Il faut, par contre, savoir que le traitement chirurgical d'une ischémie aiguë peut être
complexe et nécessite l'avis d'un chirurgien vasculaire expérimenté. Le risque c'est
l'amputation, mais aussi un risque vital en cas de revascularisation tardive d'une ischémie
étendue.
1. Diagnostic
Le diagnostic est facile. C'est la survenue d'une douleur de début brutal, associée à un
refroidissement du membre inférieur. A l'inspection, le membre est pâle et à la
palpation, il est froid. Il n'y a plus de pouls capillaire.
2. Déterminer la gravité
C'est examiner le membre atteint pour rechercher un déficit sensitif et/ou un déficit
moteur. En cas de déficit sensitivo-moteur complet du pied, c'est une véritable course
contre la montre pour éviter une amputation ou des séquelles ultérieures.
3. Déterminer la cause
L'interrogatoire précisera l'existence d'une claudication intermittente, de troubles du
rythme ("palpitations"), de facteurs de risque (tabac, diabète, hypertension artérielle,
cholestérol). C'est habituellement l'examen du membre inférieur oppo qui va donner
la solution.

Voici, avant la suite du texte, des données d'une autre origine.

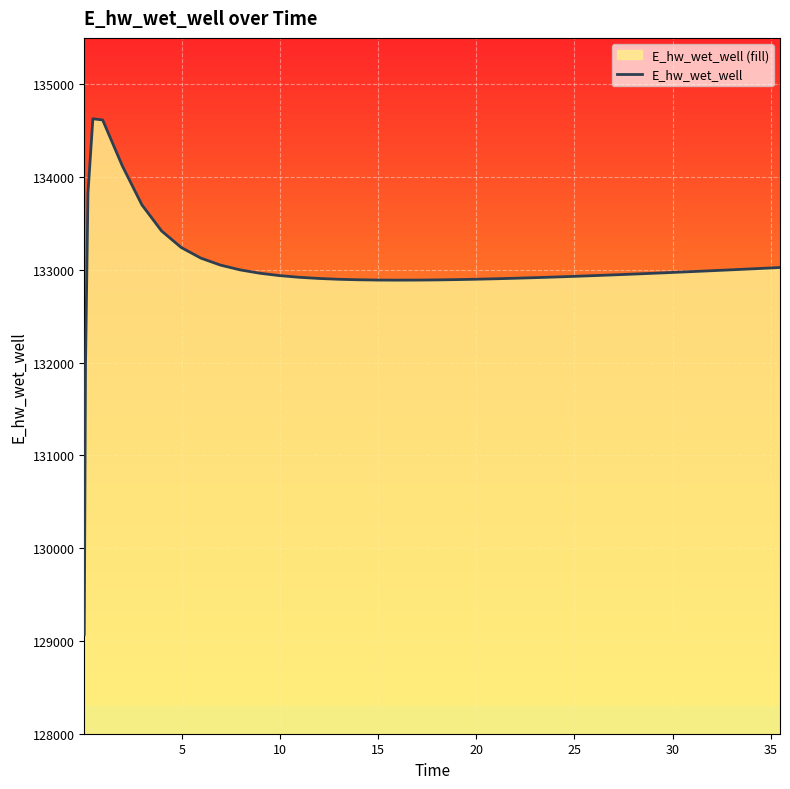

What is the difference between the maximum and second lowest values?

2658.0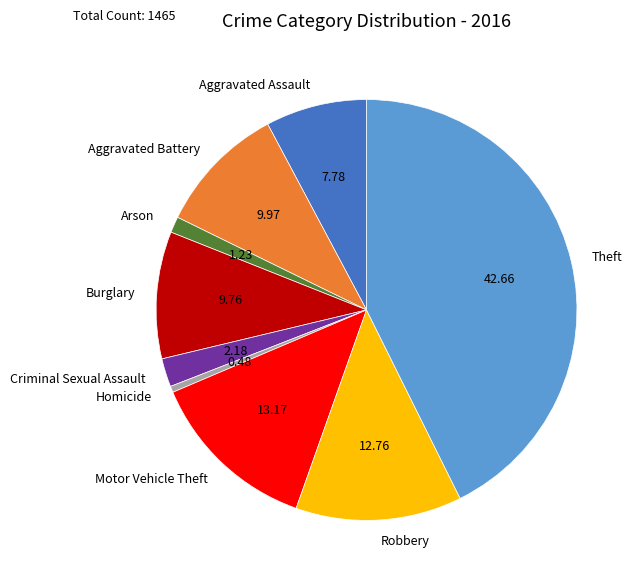

Do Homicide and Theft together represent more than half of the pie?

No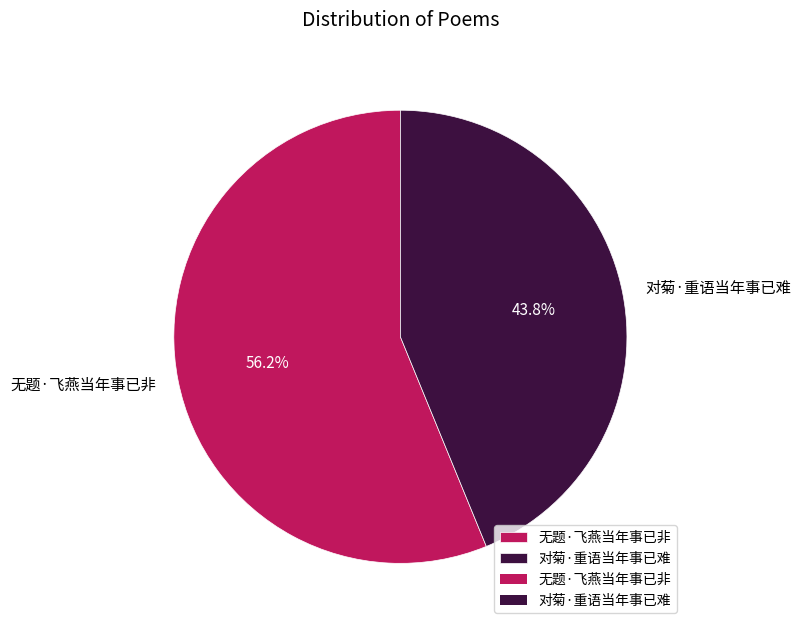

To the nearest percent, what is the average slice percentage?

50%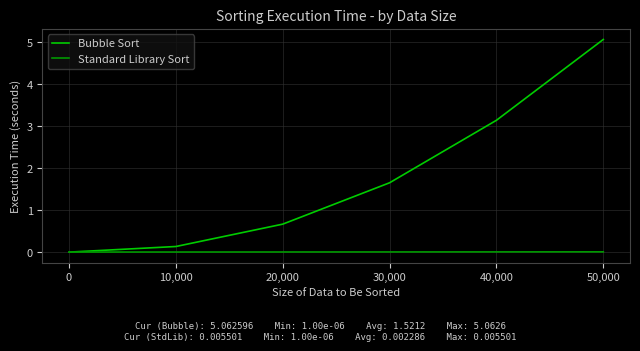

Rank the series by their maximum value, from highest to lowest.

Bubble Sort, Standard Library Sort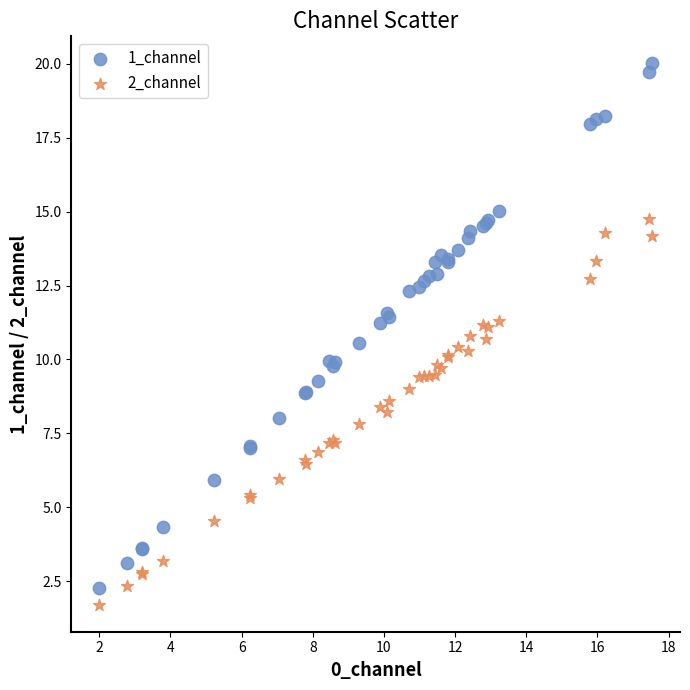

What is the X range (max minus min) for the scatter plot?

15.6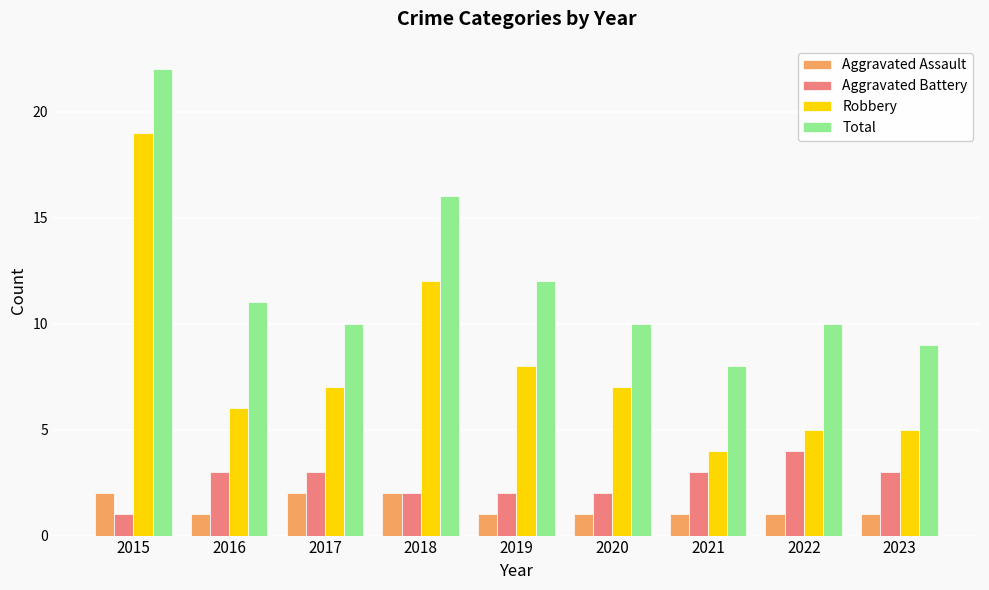

At which category is the sum across all series the highest?

2015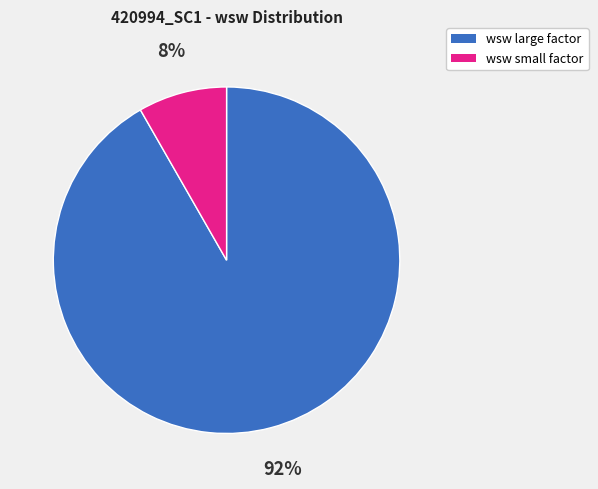

To the nearest percent, what is the average slice percentage?

50%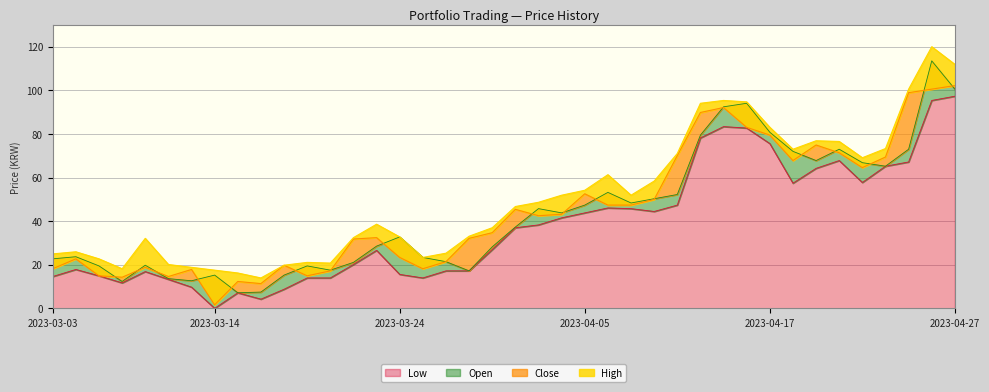

Which series has the largest total across all categories?

High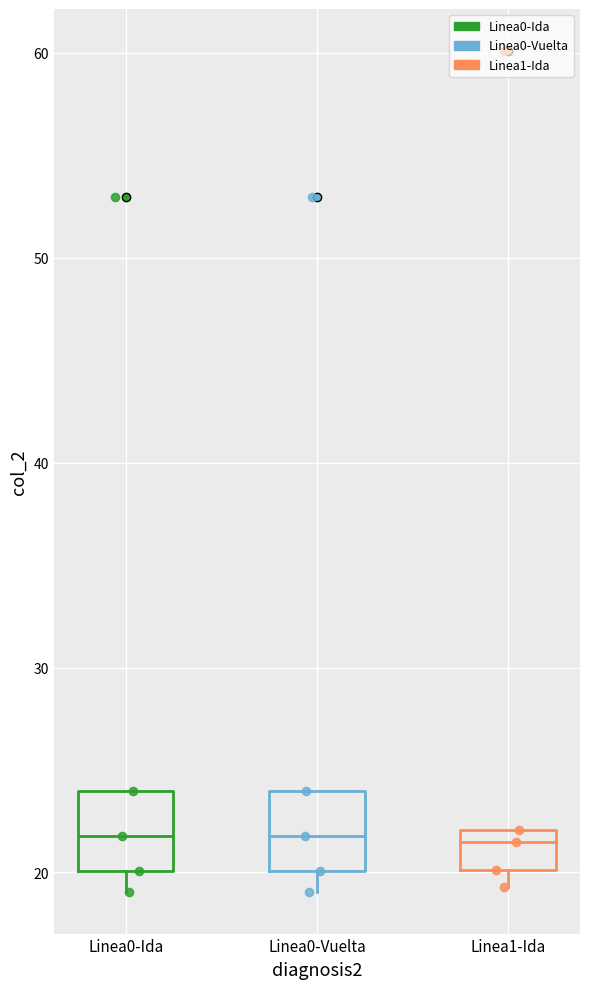

Where does the lower whisker of the box for Linea0-Vuelta end on the y-axis? The values are not printed on the chart, so give them approximately, as read against the axis.

19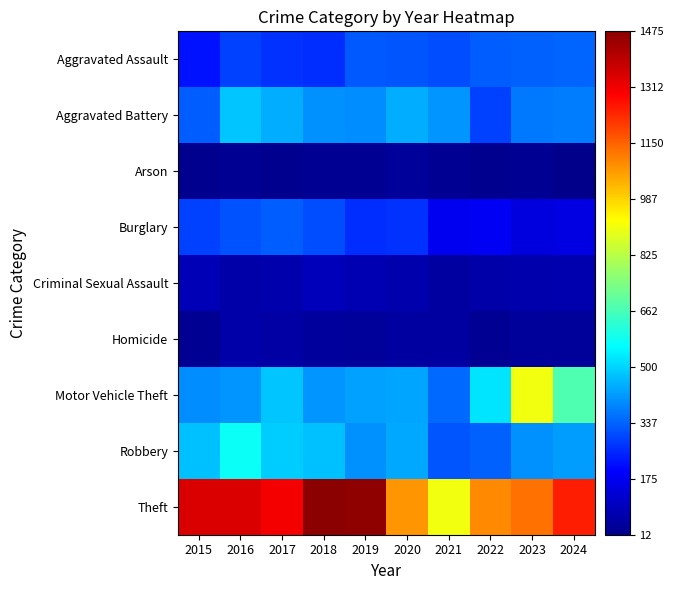

What is the difference between the highest and lowest values at 2021?

881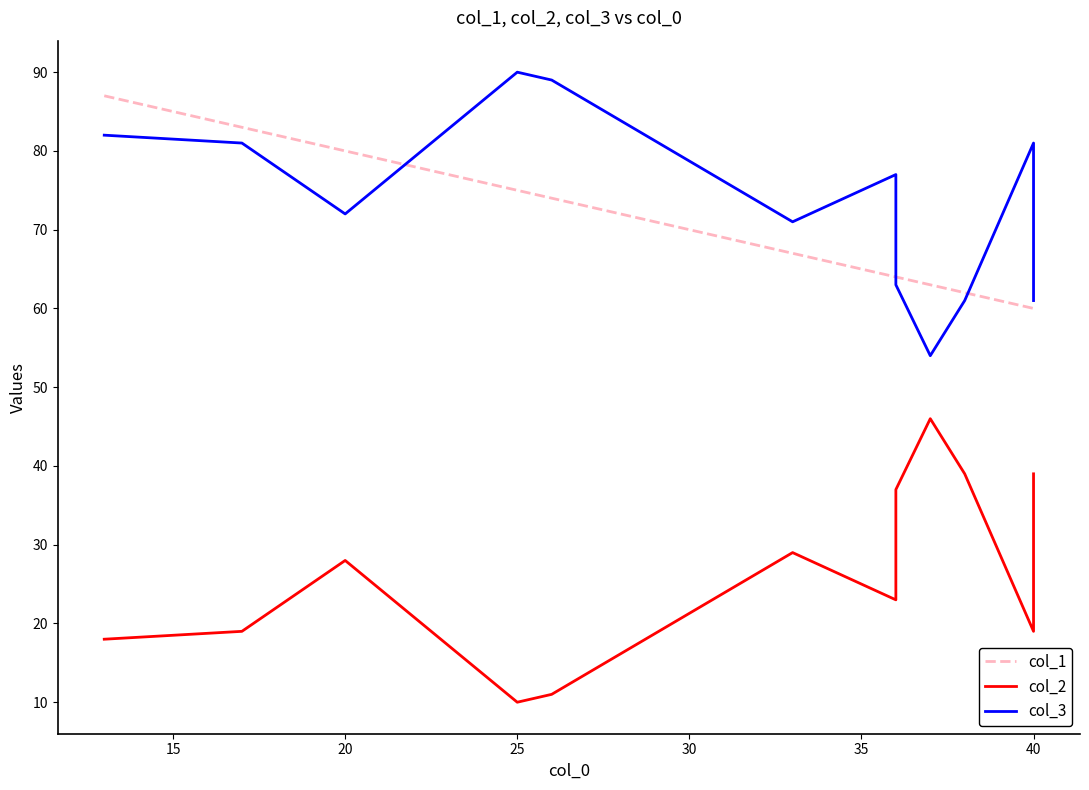

Where is the first local minimum for col_2?

25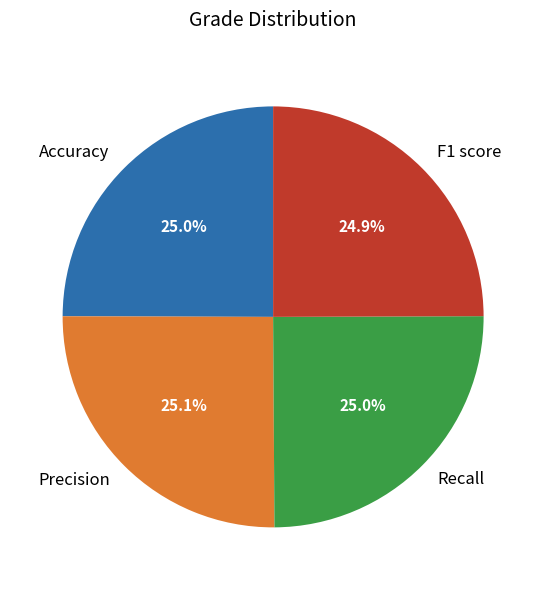

How many slices are in this pie chart?

4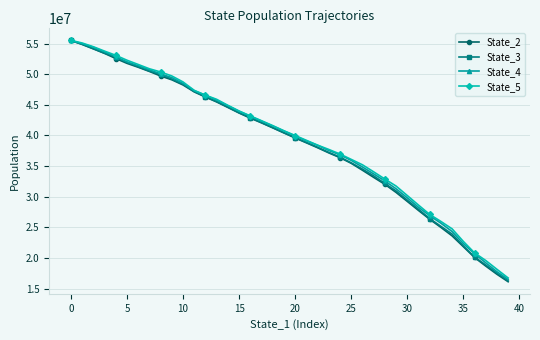

What is the minimum value shown in the chart?

16105395.3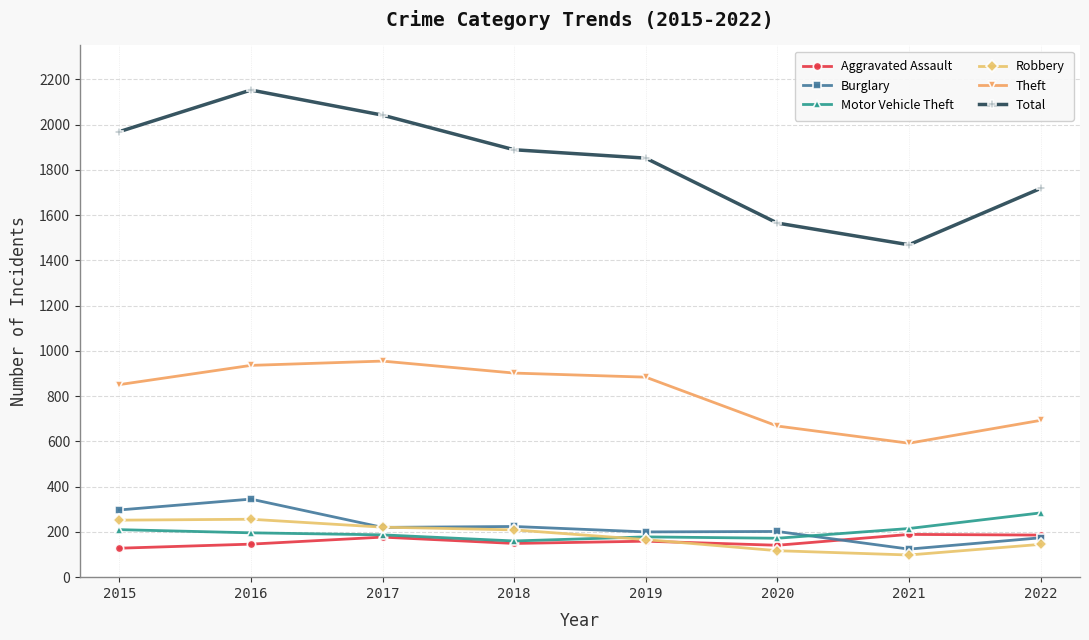

What is the value of the Motor Vehicle Theft point at the 7th from the left?

215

Si tous les pouls sont perçus et le malade en arythmie complète, il s'agit
probablement d'une embolie. Si les pouls poplités et distaux ne sont pas perçus, les
artères sont athéromateuses et, qu'il s'agisse d'une embolie sur artères athéromateuses ou
d'une thrombose athéromateuse, la stratégie chirurgicale sera sensiblement la même.